TEXT EXCERPT ▸
'''

Hello All -
Running ROS 3.24 on RB1000U, doing VLAN routing of IP traffic, most other features disabled, have a few simple queues, that's about it.
Today I saw something that is a first in nearly a year (since I put this configuration into production): CPU usage briefly spiked to nearly 100%, and latency became severe, something like 50% packet loss. You can see the very short spikes on the graph below - it happened twice:
Unfortunately, by the time I determined that this was the cause of the latency vs some other network issue and was able to log in to Winbox, the incident had passed and CPU usage was already settling down to pre-spike levels. The second time it happened, it was away from the office, so I never had the chance.
There's about 5 dozen client VLANs being routed by 1000U via a connected L2 switch. I figured this spike was due to some near-Gbps burst of traffic, but in fact there was only a moderate spike on just one client graph which corresponds exactly with each incident:
Now, this router has been stress-tested with a client a few months ago, who was doing traffic well in excess of 500Mbps, and it handled it fine, no latency. The config of the router has changed very little - a few client VLANs have been dropped, and few new ones have been added. The overall VLAN and IP address count is down, and the traffic is down.
So here's the question: why did each of these 25Mbps - 30Mbps spikes on this one client VLAN bring the RB1000 to it's knees? It's routinely routing about 50Mbps - 80Mbps in each direction and CPU loading is steady at around 25%. Unfortunately I don't have any data on the traffic from the incidents. I've emailed the client and asked him to check his logs; if he produces anything, I'll post it here. But maybe someone out there has been down this road before, or has an idea?
On a related note, can someone suggest a good way to capture an log traffic data from the RB1000 in a way that will offer good forensics if this happens again? It seems from reading this forum that trafr is based on a very old linux kernel and is essentially broken on anything of recent vintage. Also, the sniffer itself seems kind of broken, at least from Winbox - I tried running to with the interface set just to one vlan, but even after applying that change, when I run it it captures data from every interface anyway!
Thanks in advance!
Ed

'''

DATASET ENTRIES ▸
'''

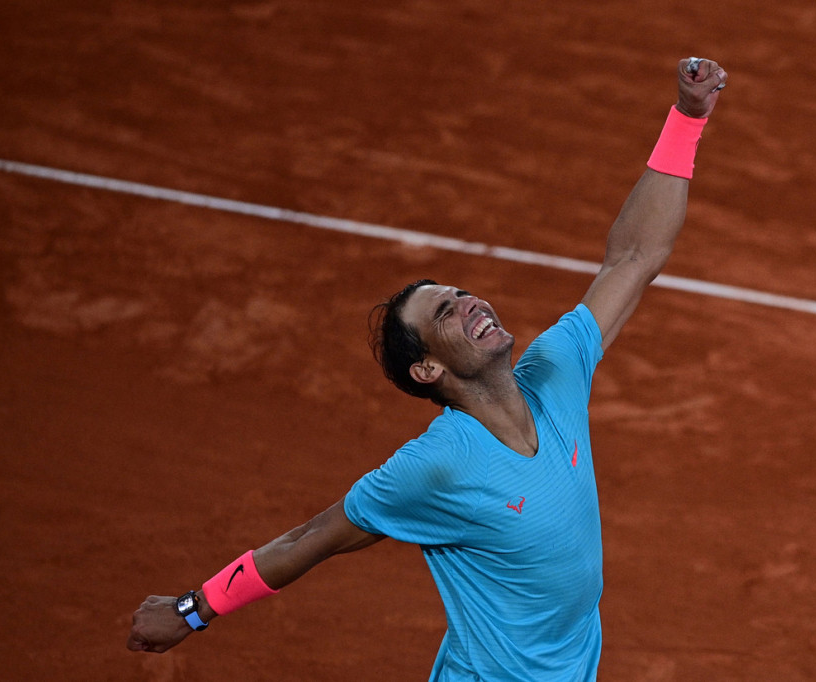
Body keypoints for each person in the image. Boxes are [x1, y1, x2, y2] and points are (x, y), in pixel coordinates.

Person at [127, 55, 727, 680]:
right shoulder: (437, 466)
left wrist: (686, 120)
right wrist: (192, 609)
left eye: (462, 293)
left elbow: (632, 257)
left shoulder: (556, 370)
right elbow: (309, 540)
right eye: (445, 313)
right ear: (428, 371)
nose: (470, 303)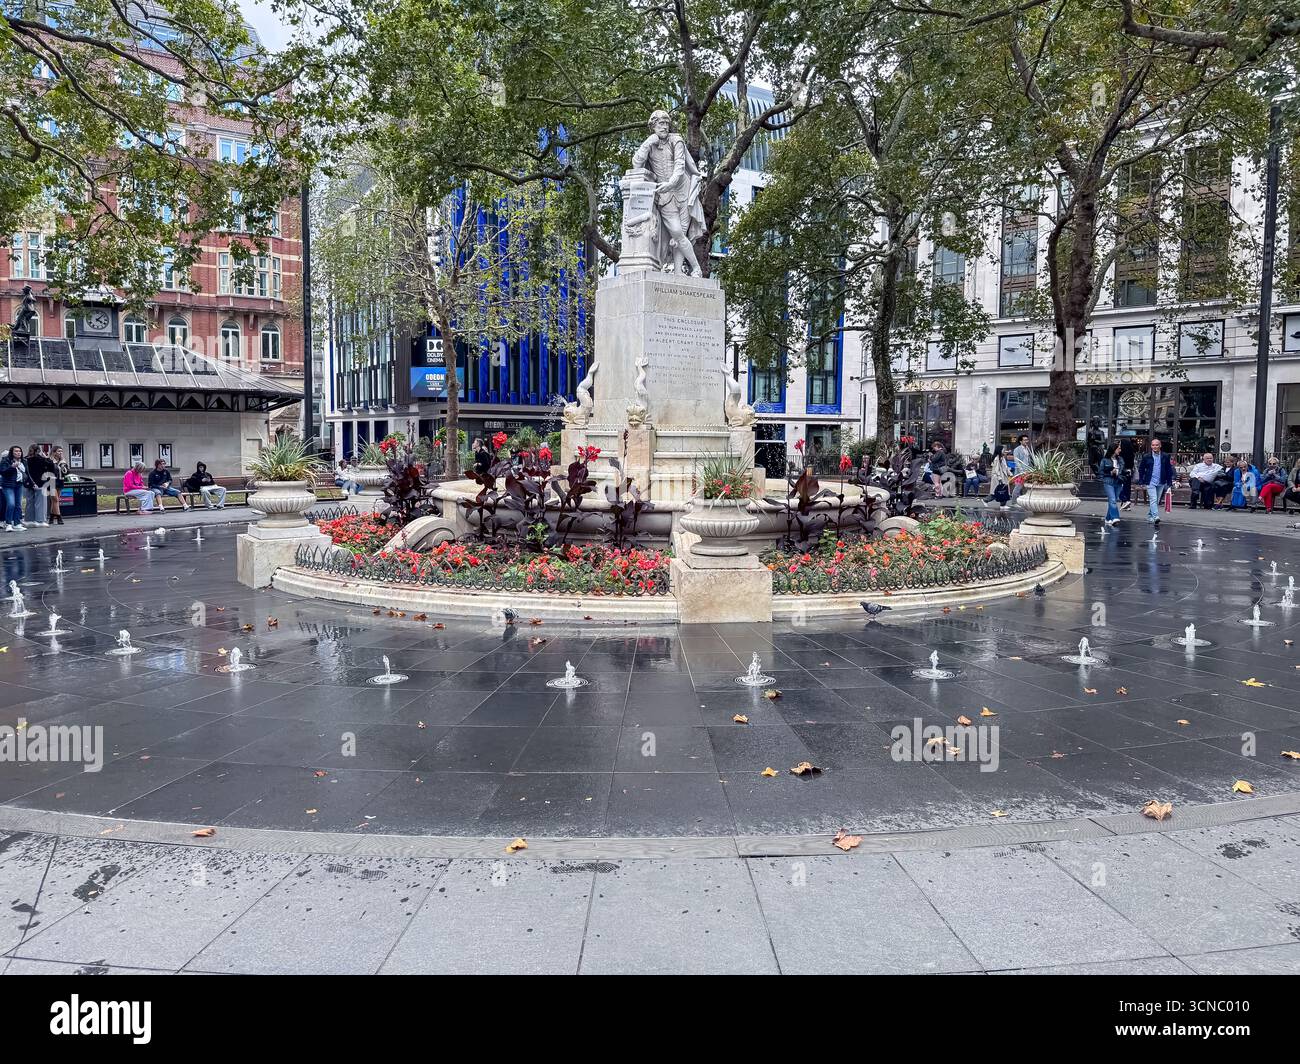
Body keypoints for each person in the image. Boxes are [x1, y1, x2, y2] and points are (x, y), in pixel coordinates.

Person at [1138, 437, 1174, 525]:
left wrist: (1169, 482)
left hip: (1161, 481)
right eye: (1153, 445)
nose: (1155, 447)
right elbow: (1141, 469)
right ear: (1151, 446)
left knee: (1156, 500)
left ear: (1160, 446)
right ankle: (1156, 516)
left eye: (1157, 445)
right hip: (1150, 481)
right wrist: (1141, 480)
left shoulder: (1165, 456)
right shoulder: (1146, 456)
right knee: (1153, 499)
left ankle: (1150, 516)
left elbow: (1168, 469)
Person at [1, 445, 32, 531]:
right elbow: (2, 472)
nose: (18, 453)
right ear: (12, 452)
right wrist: (12, 467)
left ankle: (17, 523)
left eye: (19, 451)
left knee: (18, 505)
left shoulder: (24, 461)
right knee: (11, 504)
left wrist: (32, 483)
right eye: (16, 451)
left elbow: (27, 473)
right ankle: (8, 524)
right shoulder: (6, 460)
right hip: (8, 485)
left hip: (19, 484)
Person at [24, 445, 53, 526]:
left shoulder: (26, 459)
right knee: (40, 502)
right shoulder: (42, 459)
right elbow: (51, 467)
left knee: (30, 502)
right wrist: (47, 458)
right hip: (40, 482)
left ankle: (29, 520)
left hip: (29, 483)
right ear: (38, 451)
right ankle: (40, 520)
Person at [1099, 442, 1126, 526]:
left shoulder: (1120, 459)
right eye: (1119, 448)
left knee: (1113, 501)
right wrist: (1110, 473)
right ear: (1114, 449)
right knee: (1113, 500)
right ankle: (1115, 517)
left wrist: (1123, 473)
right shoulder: (1104, 460)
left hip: (1118, 482)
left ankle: (1108, 518)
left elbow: (1122, 470)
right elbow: (1100, 472)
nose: (1120, 450)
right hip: (1108, 481)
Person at [1010, 434, 1032, 506]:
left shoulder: (1028, 448)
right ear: (1020, 441)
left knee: (1025, 487)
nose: (1026, 441)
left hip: (1028, 471)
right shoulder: (1017, 449)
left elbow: (1029, 460)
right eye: (1025, 440)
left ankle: (1022, 502)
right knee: (1018, 487)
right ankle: (1014, 502)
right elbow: (1017, 461)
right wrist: (1021, 471)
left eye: (1027, 440)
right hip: (1020, 472)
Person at [988, 444, 1013, 510]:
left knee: (1003, 491)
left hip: (1003, 476)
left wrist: (1010, 473)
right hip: (999, 477)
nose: (1004, 450)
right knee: (999, 491)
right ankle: (986, 500)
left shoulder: (1002, 457)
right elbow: (996, 469)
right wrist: (999, 478)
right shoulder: (997, 458)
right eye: (1003, 449)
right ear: (999, 450)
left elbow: (1005, 467)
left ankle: (1003, 505)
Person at [48, 446, 68, 525]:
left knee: (54, 501)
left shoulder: (62, 461)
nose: (60, 453)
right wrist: (55, 463)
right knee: (56, 500)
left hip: (60, 481)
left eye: (61, 451)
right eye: (59, 451)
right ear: (54, 452)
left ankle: (51, 517)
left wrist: (63, 464)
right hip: (51, 481)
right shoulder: (50, 461)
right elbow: (50, 470)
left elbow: (66, 472)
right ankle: (59, 517)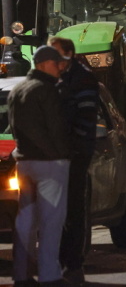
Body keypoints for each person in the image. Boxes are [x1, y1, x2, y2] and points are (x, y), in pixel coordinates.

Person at [9, 46, 72, 287]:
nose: (61, 68)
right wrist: (60, 153)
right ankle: (49, 275)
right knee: (51, 221)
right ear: (45, 64)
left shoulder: (18, 90)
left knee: (26, 221)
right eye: (58, 64)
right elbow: (55, 128)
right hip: (49, 164)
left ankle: (21, 274)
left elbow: (17, 128)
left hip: (24, 162)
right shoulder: (47, 90)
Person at [48, 36, 100, 285]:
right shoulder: (57, 77)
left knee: (72, 210)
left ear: (68, 53)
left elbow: (86, 116)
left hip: (75, 153)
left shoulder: (82, 78)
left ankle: (73, 264)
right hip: (56, 154)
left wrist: (70, 146)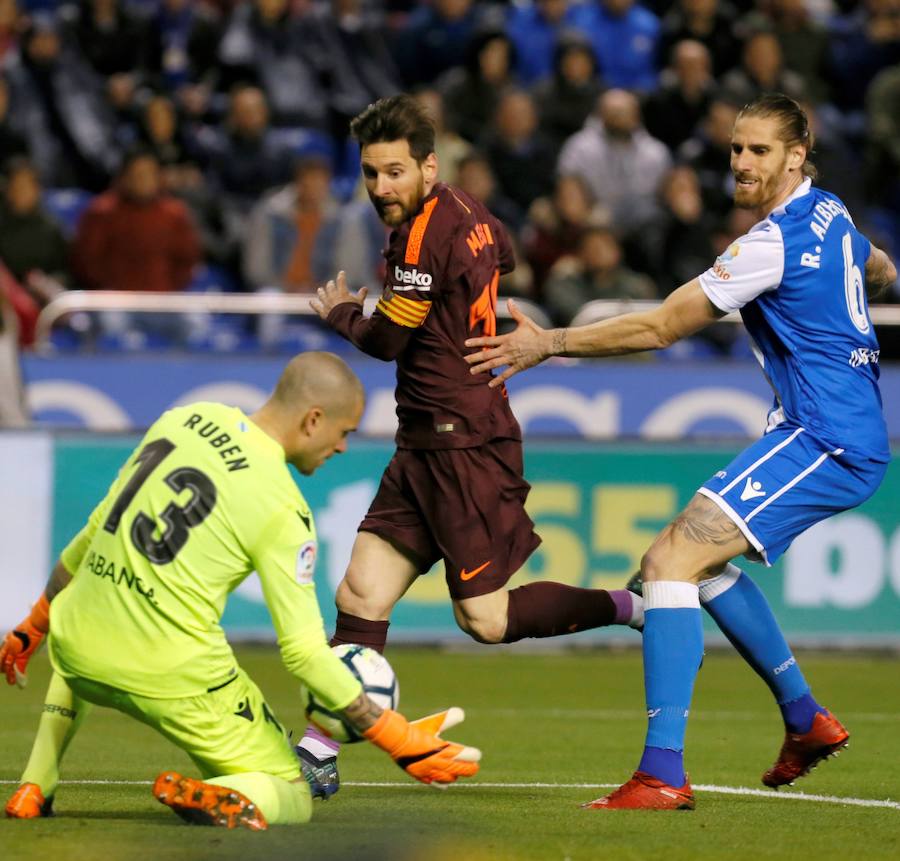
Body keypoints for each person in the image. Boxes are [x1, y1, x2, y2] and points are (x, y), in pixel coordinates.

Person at [464, 93, 897, 810]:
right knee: (699, 565)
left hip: (826, 435)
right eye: (735, 148)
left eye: (759, 150)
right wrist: (861, 279)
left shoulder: (771, 242)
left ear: (797, 155)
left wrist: (550, 341)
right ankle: (805, 718)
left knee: (669, 562)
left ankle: (662, 773)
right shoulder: (835, 214)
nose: (742, 163)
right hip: (830, 430)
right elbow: (877, 264)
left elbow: (664, 325)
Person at [297, 93, 643, 797]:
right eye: (370, 173)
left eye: (394, 171)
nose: (381, 188)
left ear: (428, 164)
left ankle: (633, 604)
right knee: (361, 588)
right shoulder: (470, 211)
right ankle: (317, 748)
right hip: (425, 442)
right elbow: (502, 258)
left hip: (462, 444)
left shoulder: (422, 237)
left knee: (484, 618)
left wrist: (341, 314)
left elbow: (389, 339)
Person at [2, 352, 480, 828]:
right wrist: (396, 736)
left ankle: (35, 784)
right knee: (293, 792)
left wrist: (35, 623)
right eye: (344, 432)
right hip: (172, 677)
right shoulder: (282, 509)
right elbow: (304, 654)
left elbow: (91, 536)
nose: (342, 448)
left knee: (89, 613)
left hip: (77, 654)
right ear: (314, 420)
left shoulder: (185, 419)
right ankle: (219, 794)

'''

EXERCISE REQUIREMENTS ▸
**A.** Repeat, word for word, the part of the forum post about the RB1000U CPU spikes that opens with the words containing "There's about 5" and closes with "traffic is down.".
**B.** According to the forum post about the RB1000U CPU spikes, at what level does CPU loading normally hold steady?
The material plays no part in this.

OUTPUTS IN ORDER ▸
**A.**
There's about 5 dozen client VLANs being routed by 1000U via a connected L2 switch. I figured this spike was due to some near-Gbps burst of traffic, but in fact there was only a moderate spike on just one client graph which corresponds exactly with each incident:
Now, this router has been stress-tested with a client a few months ago, who was doing traffic well in excess of 500Mbps, and it handled it fine, no latency. The config of the router has changed very little - a few client VLANs have been dropped, and few new ones have been added. The overall VLAN and IP address count is down, and the traffic is down.

**B.** Around 25%.